La croissance est l’objectif affiché de tout entrepreneur ambitieux. Mais croître trop vite, trop fort, sans structure ni recul, peut fragiliser durablement l’entreprise. Et le dirigeant avec elle.
Il y a une ivresse dans la croissance. Un sentiment de validation permanente, de trajectoire confirmée, d’énergie collective au diapason. Les recrutements s’enchaînent, les clients arrivent, les indicateurs montent. On accélère. On ouvre un nouveau marché. On signe un contrat structurant. Et soudain, quelque chose se grippe. Une tension dans le management. Une rentabilité qui décroche malgré le chiffre d’affaires. Une organisation qui ne suit plus. Un dirigeant qui ne dort plus.
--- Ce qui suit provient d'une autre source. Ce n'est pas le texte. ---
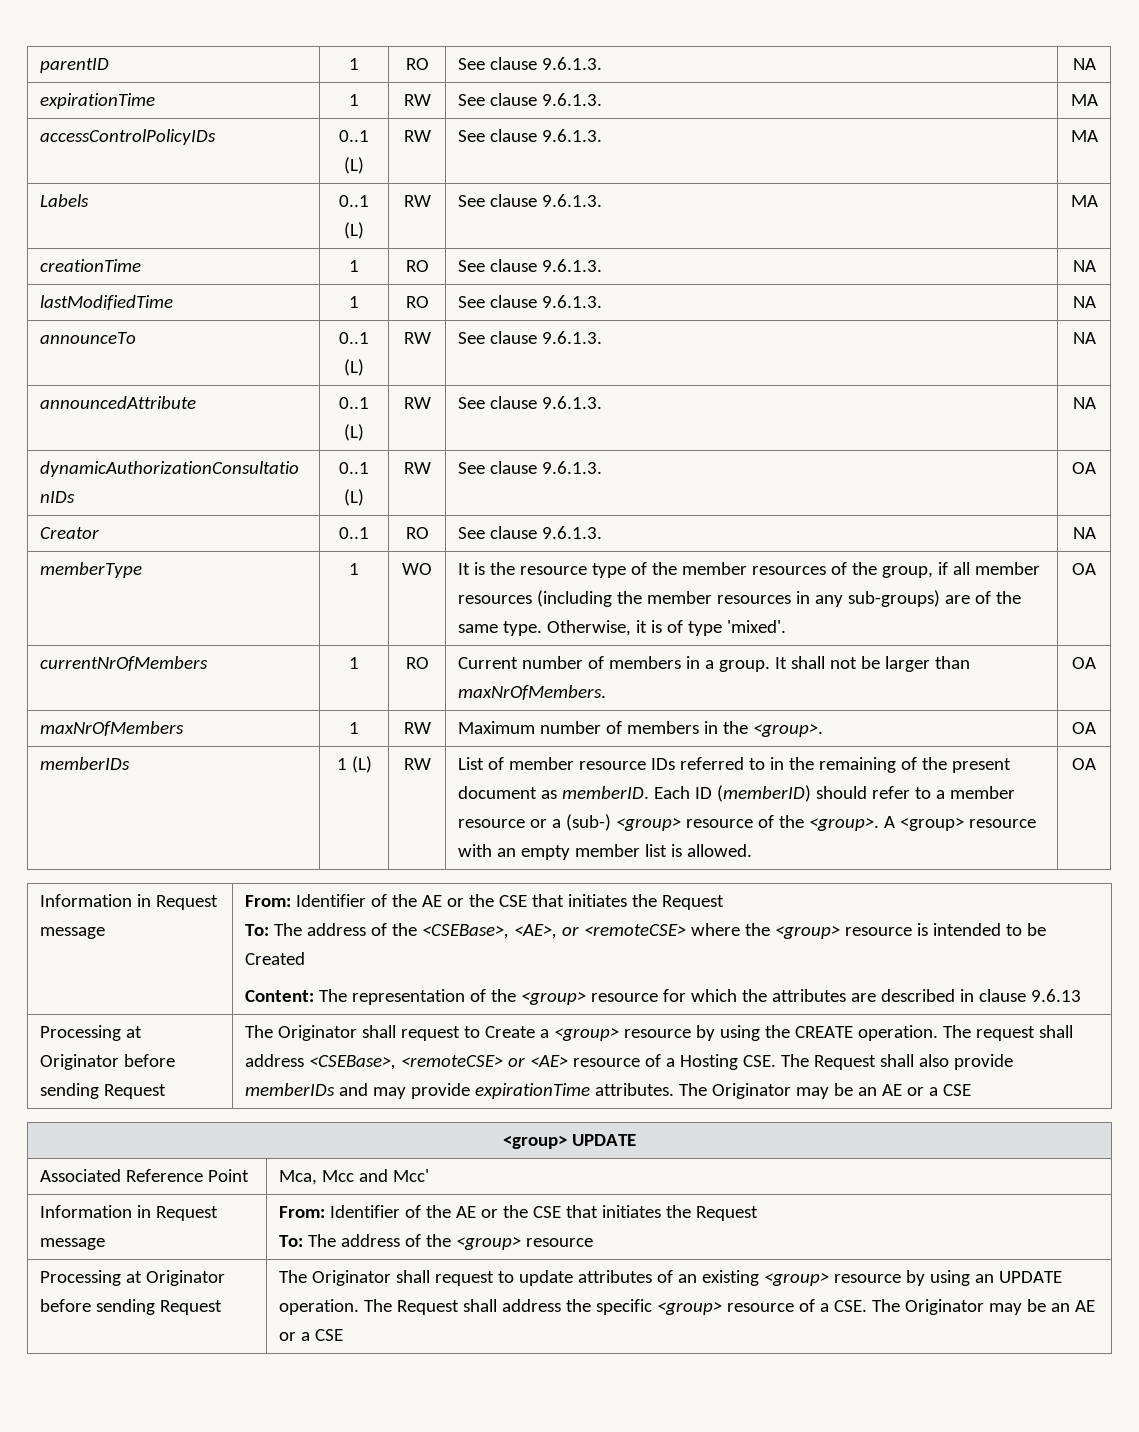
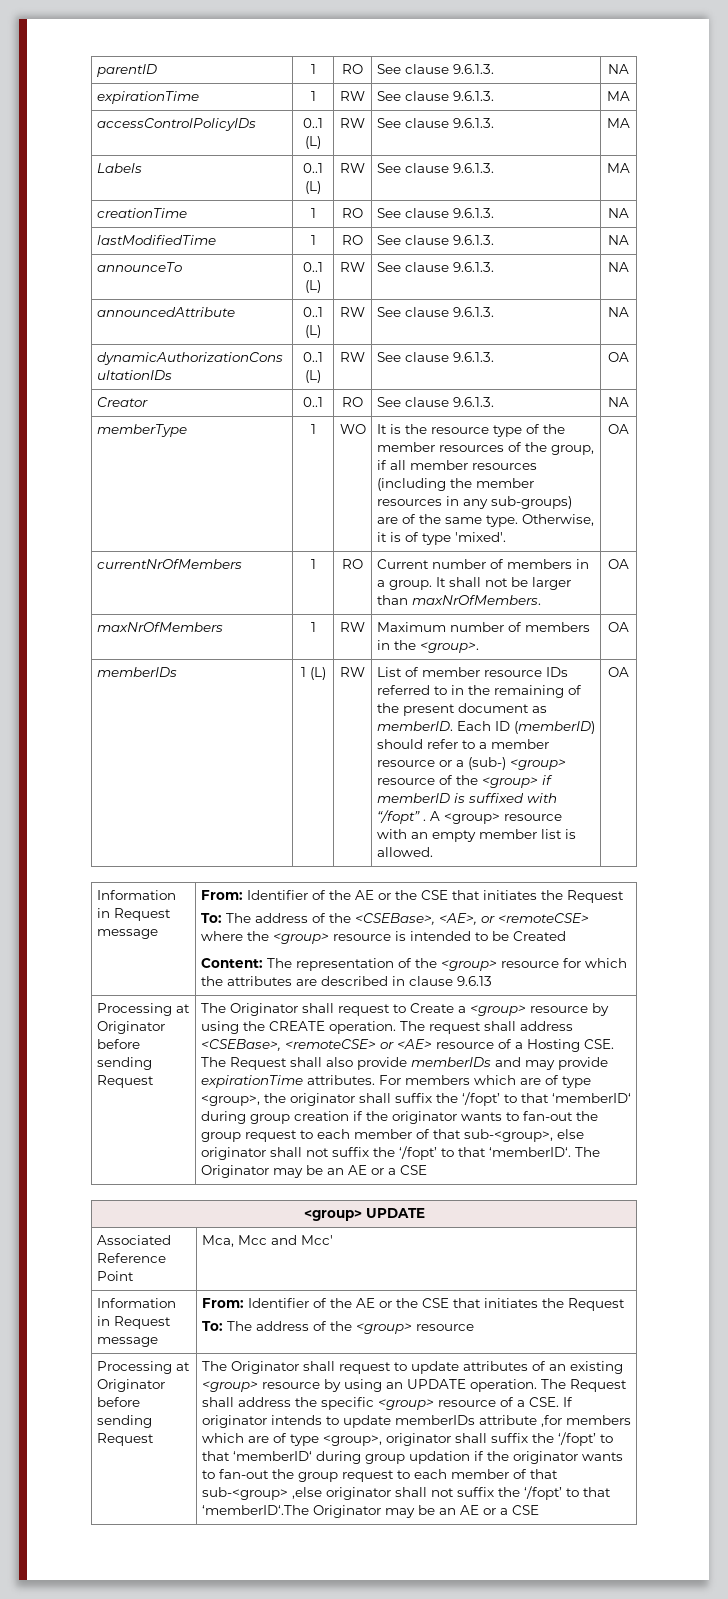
[808,818,879,831] <group>. -> [481,775,553,788] [376,793,557,803] [376,810,426,824] <group> if memberID is suffixed with “/fopt” .
(674, 1089) none -> [378,1075,591,1088] [200,1092,631,1106] [200,1111,598,1124] [200,1129,584,1142] [200,1146,571,1160] For members which are of type <group>, the originator shall suffix the ‘/fopt’ to that ‘memberID‘ during group creation if the originator wants to fan-out the group request to each member of that sub-<group>, else originator shall not suffix the ‘/fopt’ to that ‘memberID‘.
[871,1299,900,1312] The -> [562,1397,573,1407] [201,1415,631,1428] [201,1432,613,1446] [201,1451,623,1464] [201,1469,558,1482] [201,1486,611,1500] [201,1505,309,1515] If originator intends to update memberIDs attribute ,for members which are of type <group>, originator shall suffix the ‘/fopt’ to that ‘memberID‘ during group updation if the originator wants to fan-out the group request to each member of that sub-<group> ,else originator shall not suffix the ‘/fopt’ to that ‘memberID‘.The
Croître, oui. Mais maîtriser la croissance, c’est autre chose
L’hypercroissance est l’un des phénomènes les plus mal anticipés dans la trajectoire des PME. Elle crée des déséquilibres structurels que les fondateurs ne voient pas toujours venir : décalages de trésorerie, effondrement de la culture interne, perte de contrôle sur la qualité, dilution de la vision stratégique. La croissance ne se gère pas avec les mêmes outils qu’on a utilisés pour l’amorcer.
Ce que le mentorat apporte à l’entrepreneur en hypercroissance, ce n’est pas un frein. C’est un miroir. Et parfois, ce miroir montre des choses que personne d’autre n’ose montrer.
Fabrice Geffroy
Le regard de celui qui est « déjà passé par là »
Les mentors de l’IME ont presque tous vécu cette phase : le moment où la croissance devient incontrôlable, où les fondamentaux du modèle sont testés par leur propre succès. Ils savent reconnaître les signaux faibles — la satisfaction client qui se dégrade silencieusement, l’équipe de direction qui se fragmente, le fondateur qui s’est dispersé dans des sujets qui ne sont plus les siens. Et ils savent poser la question qu’on n’ose pas se poser soi-même : « Est-ce que cette croissance construit quelque chose de durable, ou est-ce que tu construis sur du sable ? »
Structurer avant de subir
Les PME qui passent le cap des 10, puis 20, puis 50 millions d’euros de chiffre d’affaires ne le font pas par hasard. Elles ont, à un moment de leur trajectoire, pris le temps de se structurer — gouvernance, délégation, organisation opérationnelle, culture d’entreprise. Ce travail ne peut pas être délégué à un cabinet conseil. Il appartient au dirigeant, à sa vision, à sa maturité. Le mentorat entrepreneurial est précisément l’espace où ce travail de fond peut s’opérer, en confiance, sans agenda externe.
La croissance lucide comme ambition
Rejoindre l’iME, c’est choisir une croissance plus lucide. Pas moins ambitieuse — plus consciente. Avec un pair pour poser les bonnes questions au bon moment, pour éviter les erreurs qui coûtent cher et pour consolider les fondations avant que le poids de la croissance ne les fissure.